La place Andalous à Ghardaïa connaît, depuis pratiquement plus d'une année, un retour en force du commerce informel. Des étals de fortune occupent tout l'espace de cette placette, pénalisant de ce fait les riverains et les bus de transport. Tous les efforts fournis par les autorités en vue de l'éradication de ce phénomène semblent aujourd'hui partis en fumée, du moins durant les derniers mois. Les jeunes chômeurs se sont approprié cette placette pour en faire un petit souk. L'importante propagation de ce phénomène a pour principale cause le chômage.

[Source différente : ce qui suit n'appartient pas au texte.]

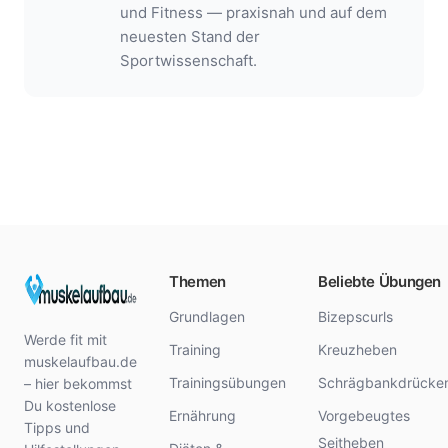
und Fitness — praxisnah und auf dem
neuesten Stand der
Sportwissenschaft.
Themen
Beliebte Übungen
Grundlagen
Bizepscurls
Werde fit mit
Training
Kreuzheben
muskelaufbau.de
Trainingsübungen
Schrägbankdrücke
– hier bekommst
Du kostenlose
Ernährung
Vorgebeugtes
Tipps und
Seitheben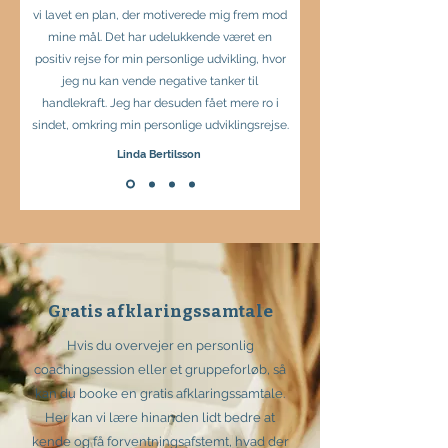
vi lavet en plan, der motiverede mig frem mod
mine mål. Det har udelukkende været en
positiv rejse for min personlige udvikling, hvor
jeg nu kan vende negative tanker til
handlekraft. Jeg har desuden fået mere ro i
sindet, omkring min personlige udviklingsrejse.
Linda Bertilsson
Gratis afklaringssamtale
Hvis du overvejer en personlig
coachingsession eller et gruppeforløb, så
kan du booke en gratis afklaringssamtale.
Her kan vi lære hinanden lidt bedre at
kende og få forventningsafstemt, hvad der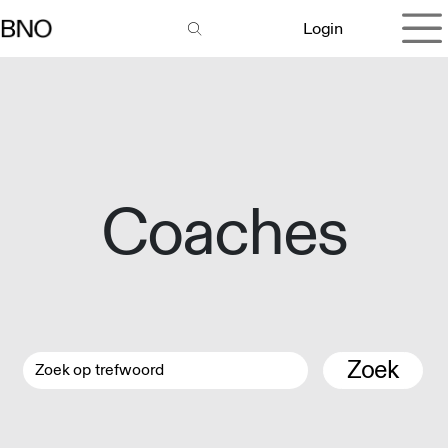
Overslaan naar inhoud
Login
Coaches
Zoek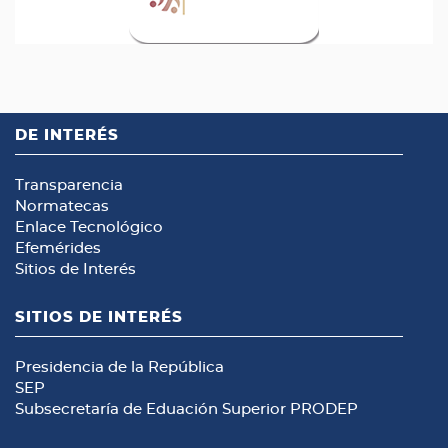
DE INTERÉS
Transparencia
Normatecas
Enlace Tecnológico
Efemérides
Sitios de Interés
SITIOS DE INTERÉS
Presidencia de la República
SEP
Subsecretaría de Eduación Superior
PRODEP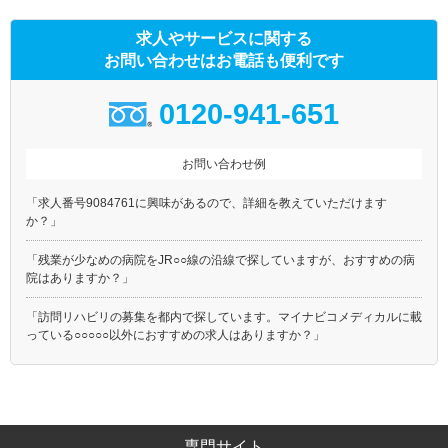
求人やサービスに関する
お問い合わせはお電話も便利です
0120-941-651
お問い合わせ例
「求人番号9084761に興味があるので、詳細を教えていただけます
か？」
「残業が少なめの病院をJR○○線の沿線で探していますが、おすすめの病
院はありますか？」
「訪問リハビリの募集を都内で探しています。マイナビコメディカルに載
っている○○○○○以外におすすめの求人はありますか？」
専門サイト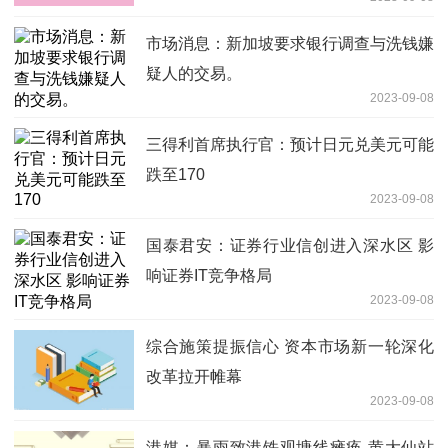
市场消息：新加坡要求银行调查与洗钱嫌
疑人的交易。
2023-09-08
三得利首席执行官：预计日元兑美元可能
跌至170
2023-09-08
国泰君安：证券行业信创进入深水区 影
响证券IT竞争格局
2023-09-08
综合施策提振信心 资本市场新一轮深化
改革拉开帷幕
2023-09-08
港媒：暴雨致港铁观塘线瘫痪 黄大仙站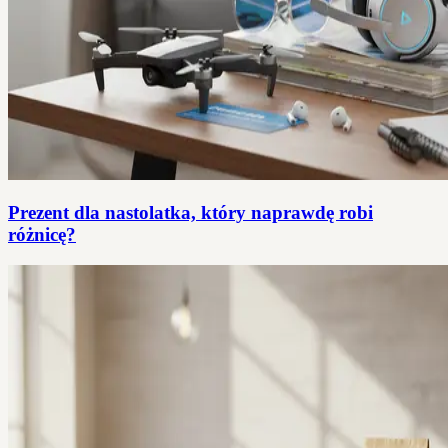
Prezent dla nastolatka, który naprawdę robi
różnicę?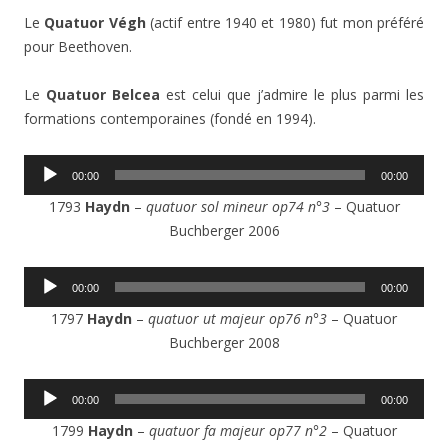
Le
Quatuor Végh
(actif entre 1940 et 1980) fut mon préféré
pour Beethoven.
Le
Quatuor Belcea
est celui que j’admire le plus parmi les
formations contemporaines (fondé en 1994).
Lecteur
00:00
00:00
audio
1793
Haydn
–
quatuor sol mineur op74 n°3
– Quatuor
Buchberger 2006
Lecteur
00:00
00:00
audio
1797
Haydn
–
quatuor ut majeur op76 n°3
– Quatuor
Buchberger 2008
Lecteur
00:00
00:00
audio
1799
Haydn
–
quatuor fa majeur op77 n°2
– Quatuor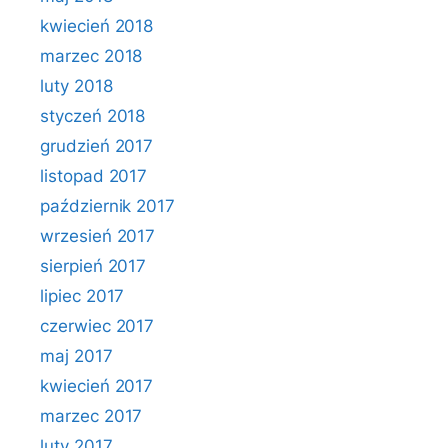
kwiecień 2018
marzec 2018
luty 2018
styczeń 2018
grudzień 2017
listopad 2017
październik 2017
wrzesień 2017
sierpień 2017
lipiec 2017
czerwiec 2017
maj 2017
kwiecień 2017
marzec 2017
luty 2017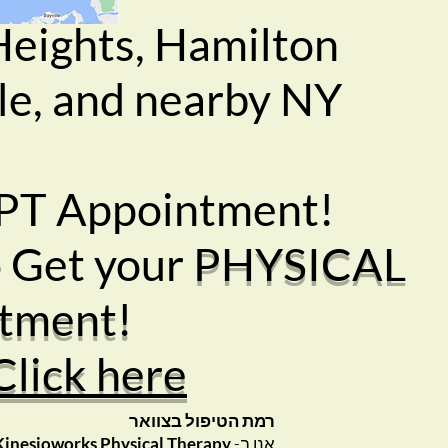
Heights, Hamilton
le, and nearby NY
r PT Appointment!
o Get your
PHYSICAL
tment!
Click here
רמת הטיפול בצוואר
אנו ב-
Kinesioworks Physical Therapy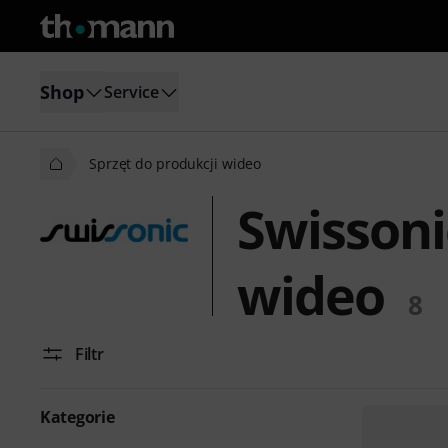
Shop
Service
Sprzęt do produkcji wideo
Swissoni
wideo
8
Filtr
Kategorie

Avec un niveau d'instruction moyen et sans qualifications professionnelles, pour la plupart du moins, ces vendeurs à la sauvette sont rarement acceptés dans des entreprises privées ou publiques. « Le champ est de nouveau libre », nous dit Mohamed, un chômeur de 31 ans venu de Tiaret. Il propose à la vente des produits de confection pour hommes et femmes. Il nous explique que du travail, il en a cherché chez lui à Tiaret et il en cherche désormais à Ghardaïa. Mais partout, les réponses reçues à ses nombreuses demandes sont toujours négatives. Il ajoute que, pour l'instant, son petit commerce arrive à le faire vivre. Comme lui, il en existe beaucoup. Et tous affichent leur soulagement d'avoir pu trouver une activité, certes illégale, mais vitale pour eux. Abdelkader, âgé de 38 ans, nous avoue : « J'ai passé des jours sans rien faire et cela m'a totalement démoralisé. Le travail m'a beaucoup manqué. » Il convient de noter que cet espace, destiné initialement aux bus de transport public, avait été interdit au commerce informel durant quelques années. Rappelons que les autorités communales avaient affiché alors leur intention claire et déterminée d'éradiquer ces activités illicites, avant de faire marche arrière face à la grogne de quelques citoyens qui désirent échapper au commerce réglementaire et au tracas des différents contrôles. Interrogé, Abdelkader nous révèle avec ironie : « Les contrôles se font uniquement pour les commerçants réguliers possédant un registre du commerce.


Les contrôleurs ne mettent jamais les pieds ici. Nous ne sommes jamais inquiétés. » Pour leur part, les passants, les riverains et les chauffeurs de bus avaient été soulagés en retrouvant leur espace, mais ce fut de courte durée puisque le commerce informel a très vite repris ses « droits ». Les vendeurs à la sauvette, quant à eux, affirment être heureux et soulagés de voir l'Etat enfin prendre conscience et fermer les yeux, du moins pour l'instant, tolérant ainsi leurs petits étals illicites qui leur permettent de vivre. « On profite pour gagner notre vie tant que c'est encore possible », nous disent la plupart des commerçants approchés. Selon eux, il n'est aucunement question de laisser passer cette opportunité. « La vie est chère et tout le monde est conscient qu'il est carrément impossible de faire face à l'érosion du pouvoir d'achat.


Que dire donc quand, de surcroît, on est chômeur », déplorent-ils. Ces jeunes comptent bien rester là désormais. Quant aux riverains, il faut dire qu'il y a ceux qui se réjouissent de retrouver des articles bon marché à la portée de leurs bourses et les autres qui regrettent la quiétude d'avant. Les chauffeurs de bus, eux, regrettent d'être


« bousculés » dans un espace qui leur appartient. Reste à espérer que les autorités locales trouvent enfin une solution qui satisfasse tout le monde.